When Paraglob is given a query, it first gets the meta-words contained in the
query using multifast-ac
. Then, it builds a set of all patterns associated with
those meta-words and runs fnmatch
on the query and those patterns. It finally
returns a vector of all the patterns that match.
# ./configure && make && make test && make install
paraglob-test
is a small
benchmarking script that takes three parameters: the number of patterns to
generate, the number of queries to perform, and the percentage generated of
patterns that will match.
As an example, running paraglob-test 10000 50 50
will add 10,000 patterns,
perform 50 queries on them (of which 50% should match), and then return the
results.
Paraglob is integrated with Zeek & provides a simple api inside of its
scripting language.
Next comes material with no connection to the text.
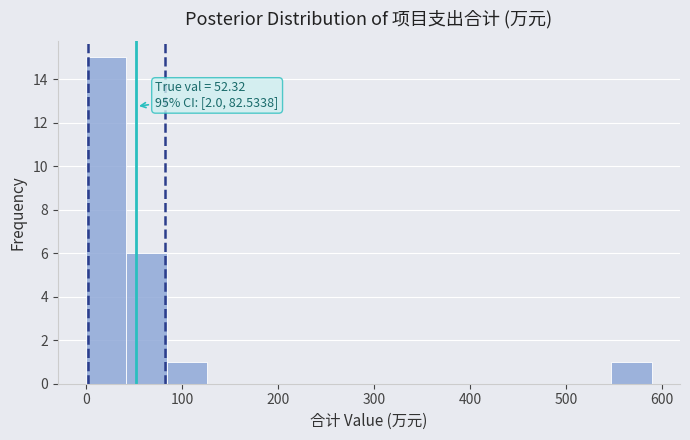

Which range on the x-axis has the tallest bar?

0 to 40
In Zeek, paraglob is implemented as an
OpaqueType
and its syntax closely follows other similar constructs
inside Zeek. A paraglob can only be instantiated once from a vector of
patterns and then only supports get operations which return a vector
of all patterns matching an input string. These patterns are different than
the patttern
type in Zeek in that they are just strings. The syntax is as
follows:
local v = vector("*", "d?g", "*og", "d?", "d[!wl]g");
local p = paraglob_init(v);
print paraglob_match(p1, "dog");
out:
[*, *og, d?g, d[!wl]g]
Paraglob can make queries very quickly, but does not build instantly. It takes about 1.5 seconds to build for 10,000 items, 3 seconds for 20,000, and so on. This is because of the time required to build the Aho-Corasick structure.